* _Texto do documento_:
+-------+
8. Esse negócio de compra e venda datado de 11 de Abril de 2012 foi declarado nulo pela sentença proferida no P. n.º ……………, por simulação absoluta, tendo sido ordenado o cancelamento dos registos de aquisição do imóvel.

9. Por documento autenticado datado de 17 de Novembro de 2016, CC, com o expresso consentimento da mulher, DD, declarou vender, pelo preço de € 90.000,00, aos ora réus AA e BB, na proporção e ½ para cada um, o prédio descrito na Conservatória do Registo Predial de ………. sob o n.º ……….-……….. .

10. No mesmo acto, os ora réus declararam-se devedores da importância de € 82.750,00 perante o Banco Comercial Português, que deste declararam ter recebido a título de empréstimo para aquisição do prédio em causa.

11. Em 17.11.2016, AA e BB registaram o prédio a seu favor e sobre ele constituíram hipoteca a favor do BCP.

12. Aquando do referido em 9) e 11), os réus AA e BB sabiam da existência da dívida referida em 3).
+-------+
* _Conjunto de itens_:

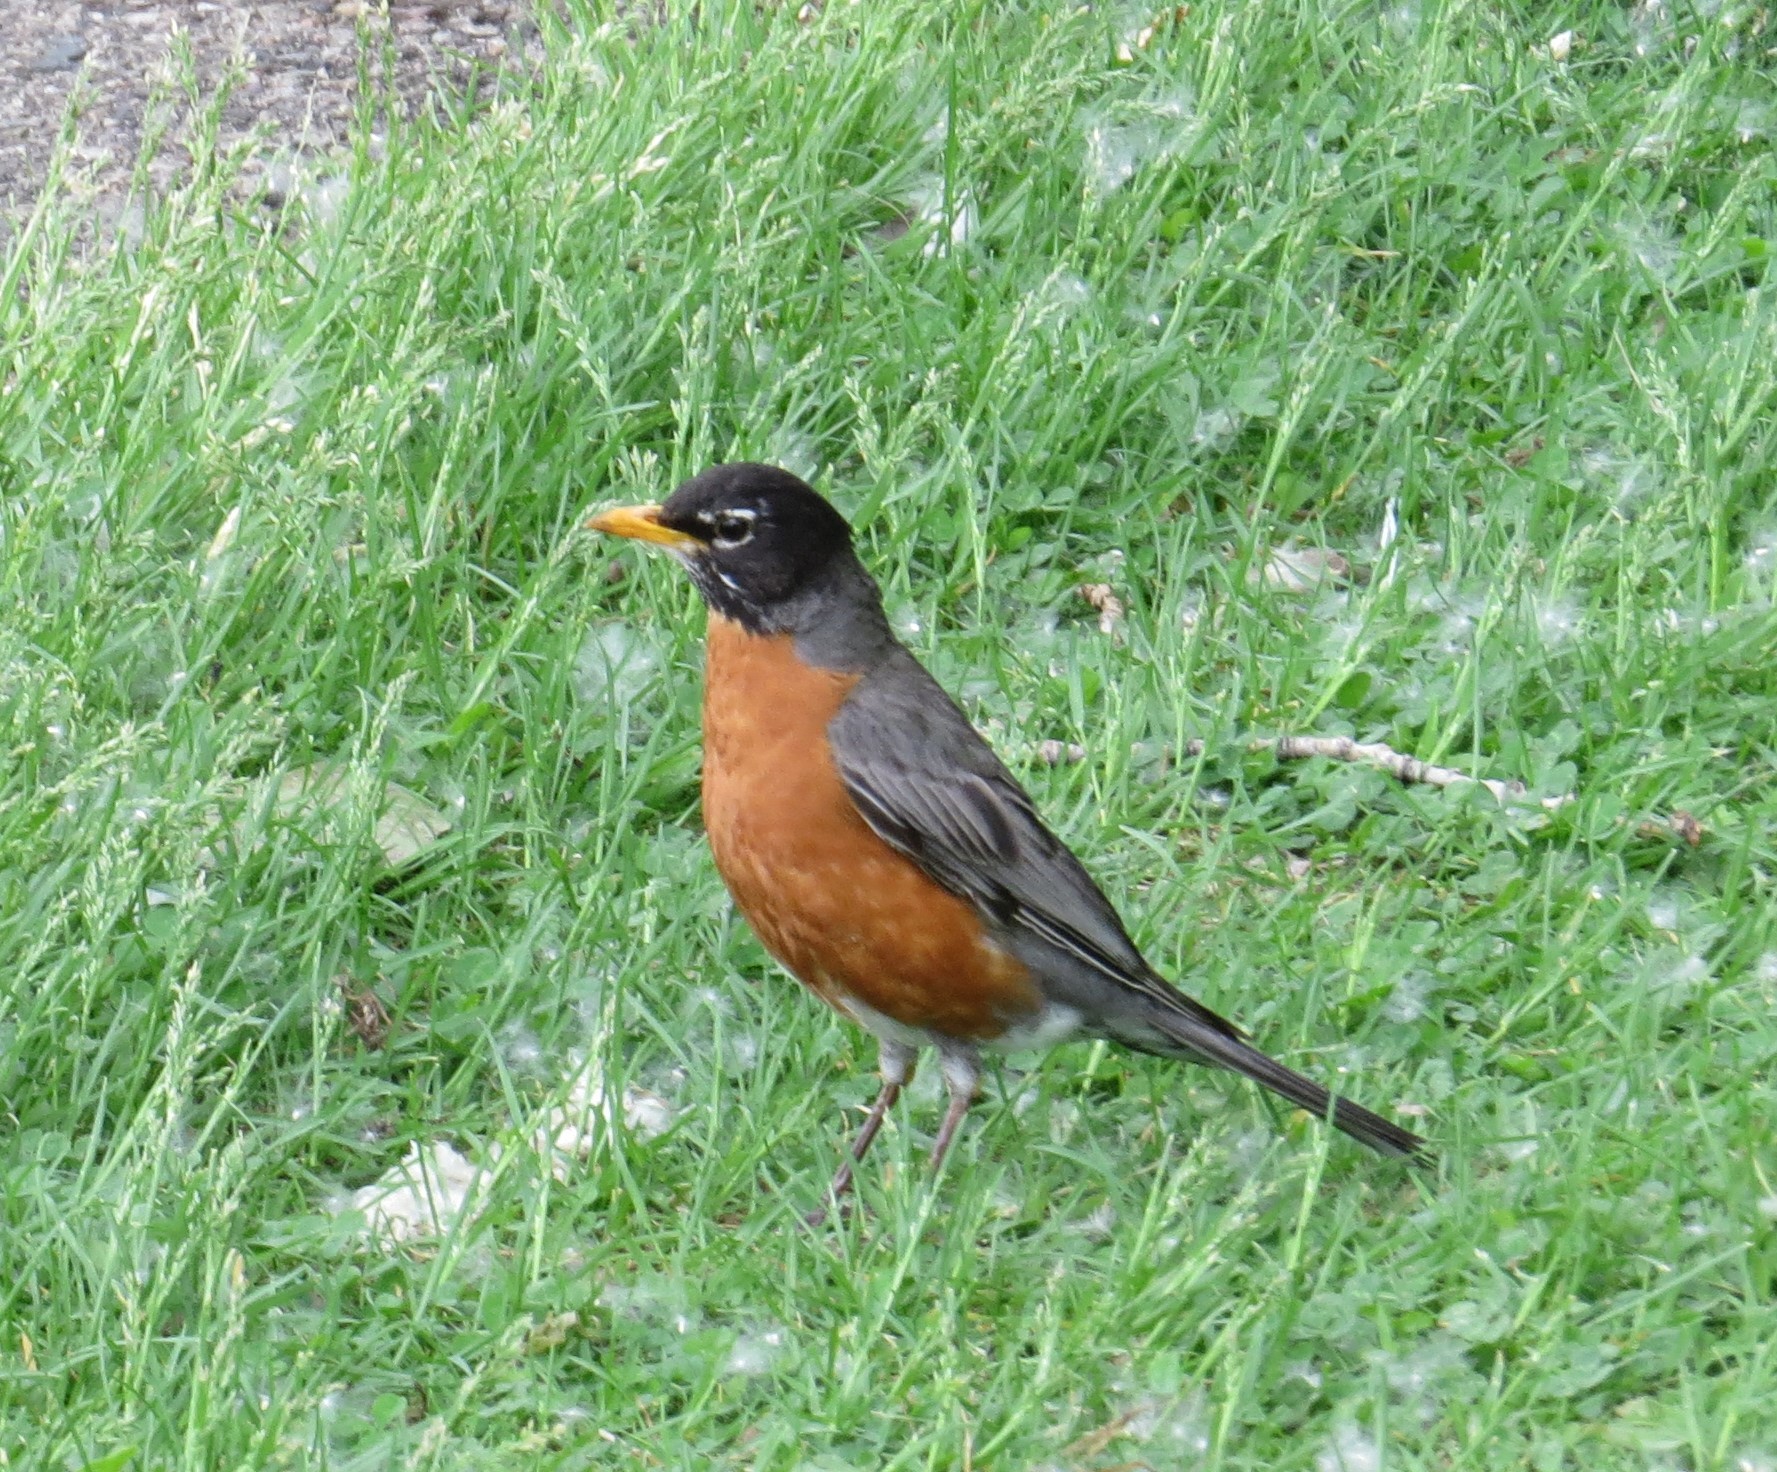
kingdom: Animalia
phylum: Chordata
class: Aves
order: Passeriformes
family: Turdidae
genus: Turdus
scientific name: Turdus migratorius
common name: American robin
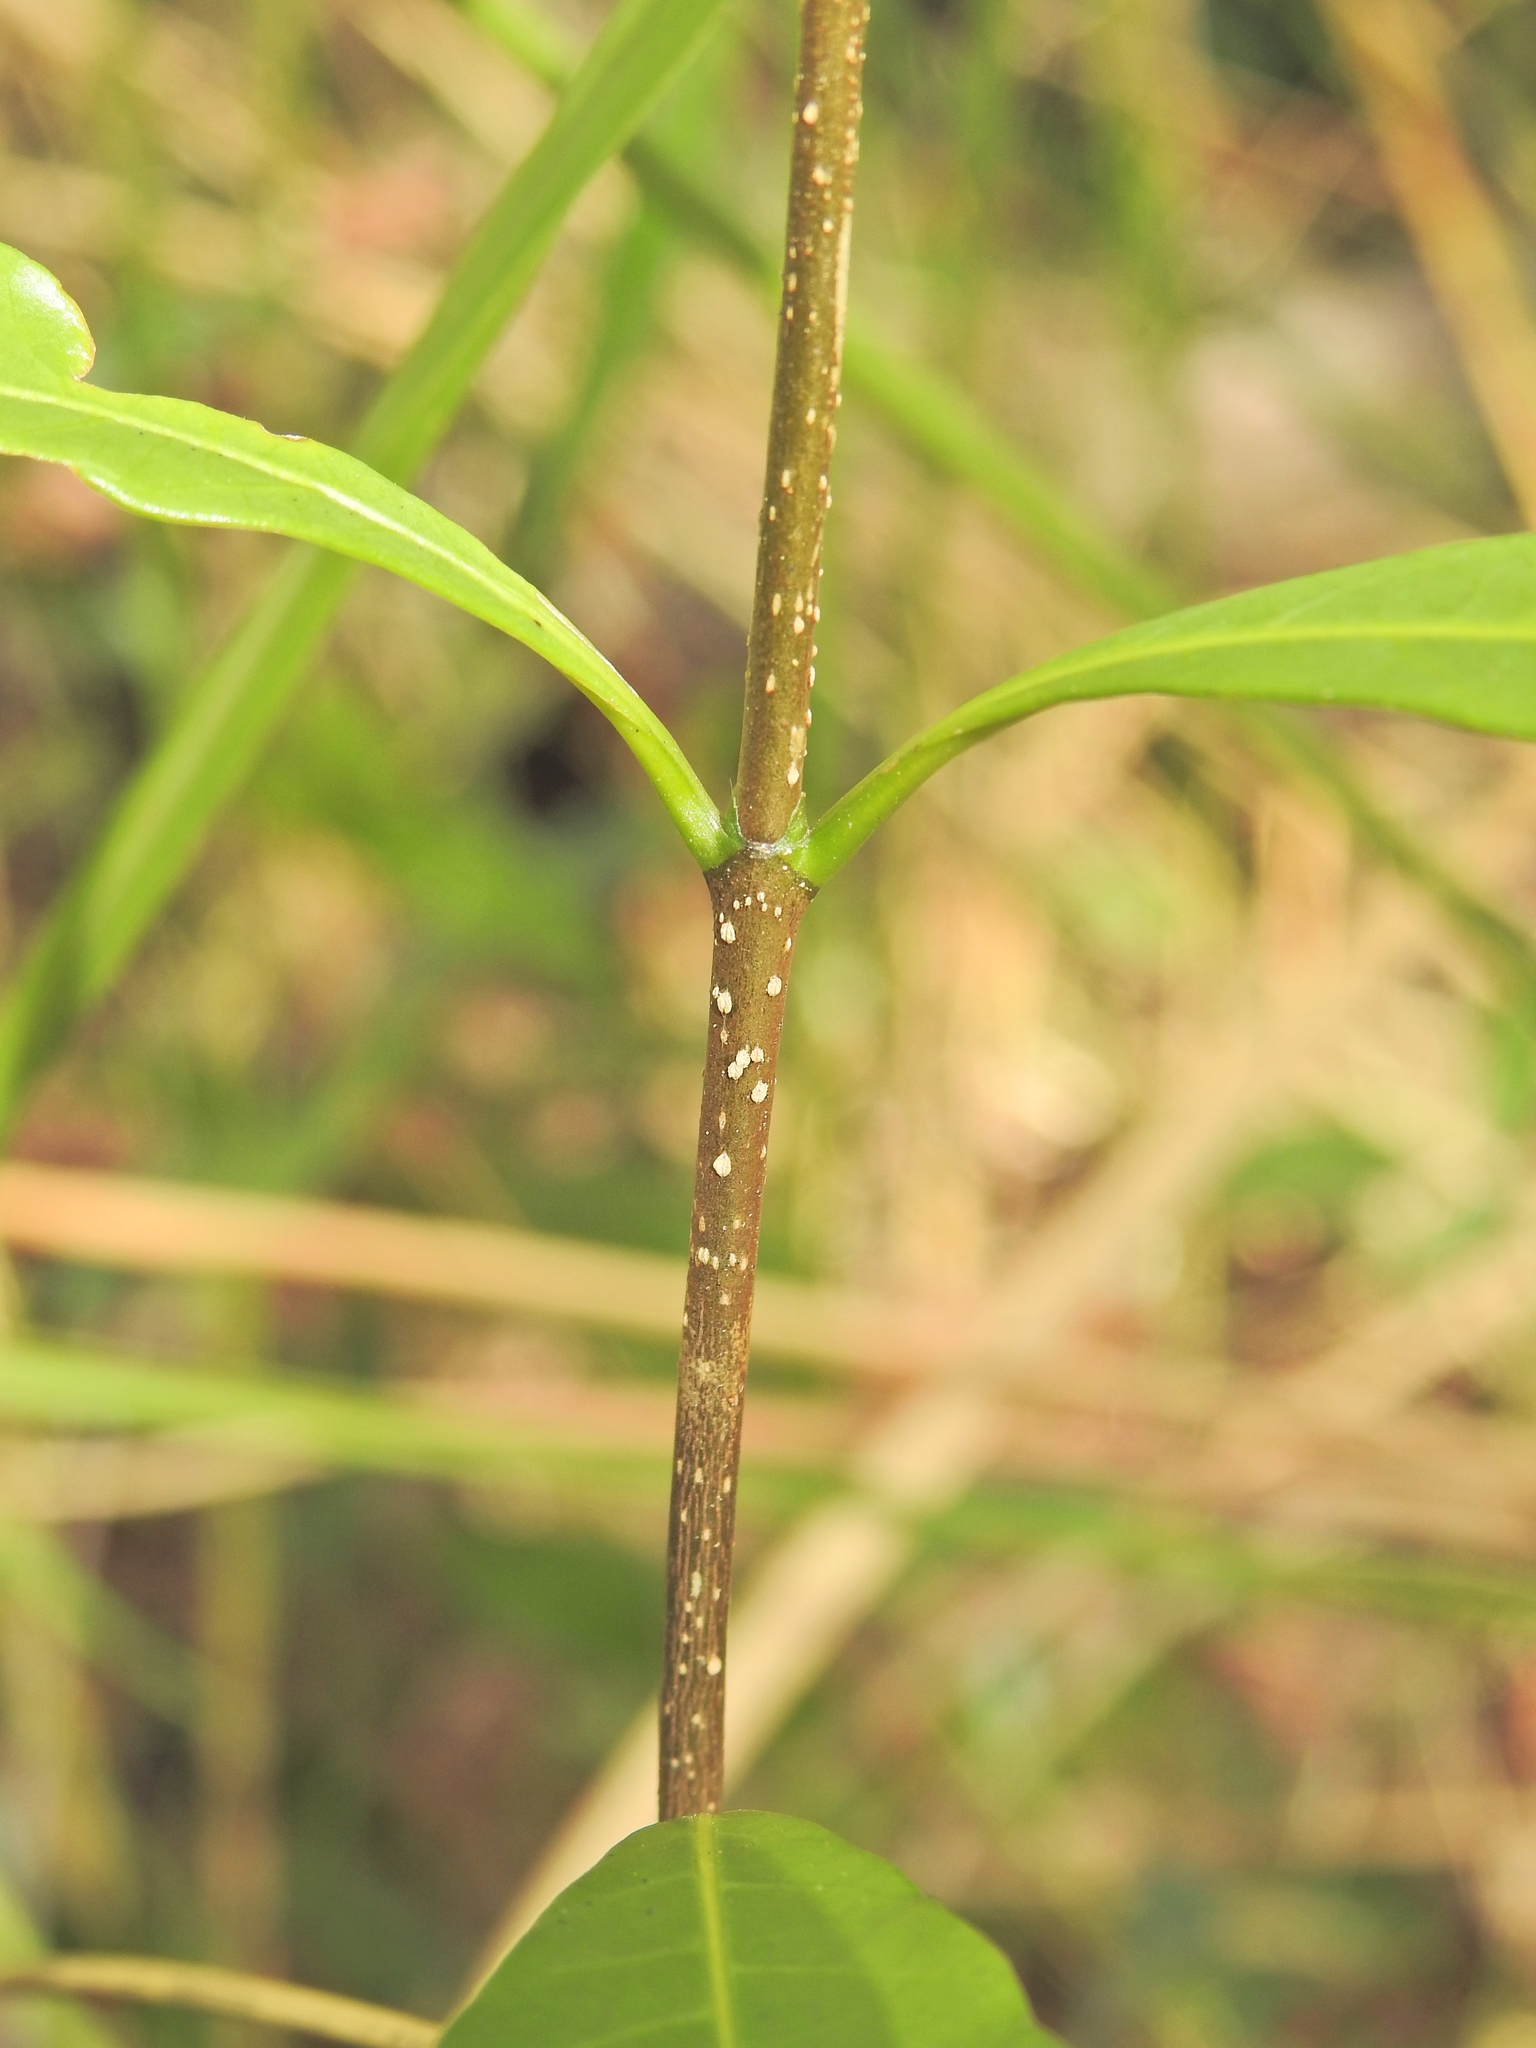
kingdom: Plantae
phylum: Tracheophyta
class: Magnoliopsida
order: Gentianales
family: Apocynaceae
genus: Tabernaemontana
+-------+
* _Requisitos do exercício_:
1) Traduza para inglês a seguinte frase do texto sobre a venda do prédio: "Em 17.11.2016, AA e BB registaram o prédio a seu favor e sobre ele constituíram hipoteca a favor do BCP."
2) Responda às perguntas seguintes com base no texto sobre a venda do prédio:
(a) Por que motivo foi declarado nulo o negócio de compra e venda datado de 11 de Abril de 2012?
(b) Qual foi o preço declarado na venda feita por documento autenticado de 17 de Novembro de 2016?
(c) De que importância se declararam os réus devedores perante o Banco Comercial Português?
3) Prossiga o texto sobre a venda do prédio a partir do ponto em que termina.

* _Respostas às tarefas_:
1) On 11/17/2016, AA and BB registered the property in their name and created a mortgage on it in favor of BCP.

2)
(a) Foi declarado nulo por simulação absoluta.
(b) O preço declarado foi de € 90.000,00.
(c) Declararam-se devedores da importância de € 82.750,00.

3)
13. Os réus AA e BB sabiam que, aquando do negócio referido em 7), nem os ali vendedores, nem os ali compradores, quiseram vender ou comprar, tendo o acordo sido celebrado com intuito de impedir que o bem em questão respondesse pelas dívidas de EE e FF.

14. O referido 9) e 11) visou impedir que o prédio objecto desse negócio viesse a responder pela dívida referida em 3).

15. Os ora réus sabiam da inexistência de bens de valor suficiente à liquidação da dívida referida em 3) no património EE e FF.

2. De direito

Como é sabido, a acção ou impugnação pauliana constitui um meio de conservação da garantia patrimonial, colocado à disposição do credor pelo ordenamento jurídico, que visa permitir-lhe reagir contra actos que ponham em perigo a garantia geral dos seus créditos, praticados pelo devedor, mediante a redução do activo ou o aumento do passivo[3].

Os requisitos ou pressupostos da sua aplicação resultam do disposto nos art.ºs 610.º e 612.º, ambos do Código Civil, e são:

- a existência de um crédito;

- a prática, pelo devedor, de um acto que não seja de natureza pessoal;

- esse acto provoque ao credor a impossibilidade de satisfação integral do seu crédito ou o agravamento dessa impossibilidade;

- a anterioridade do crédito relativamente ao acto ou, sendo posterior, ter sido o acto dolosamente praticado com o fim de impedir a satisfação do direito do futuro credor;

- o acto seja de natureza gratuita ou, sendo oneroso, que o devedor e o terceiro tenham agido de má fé[4].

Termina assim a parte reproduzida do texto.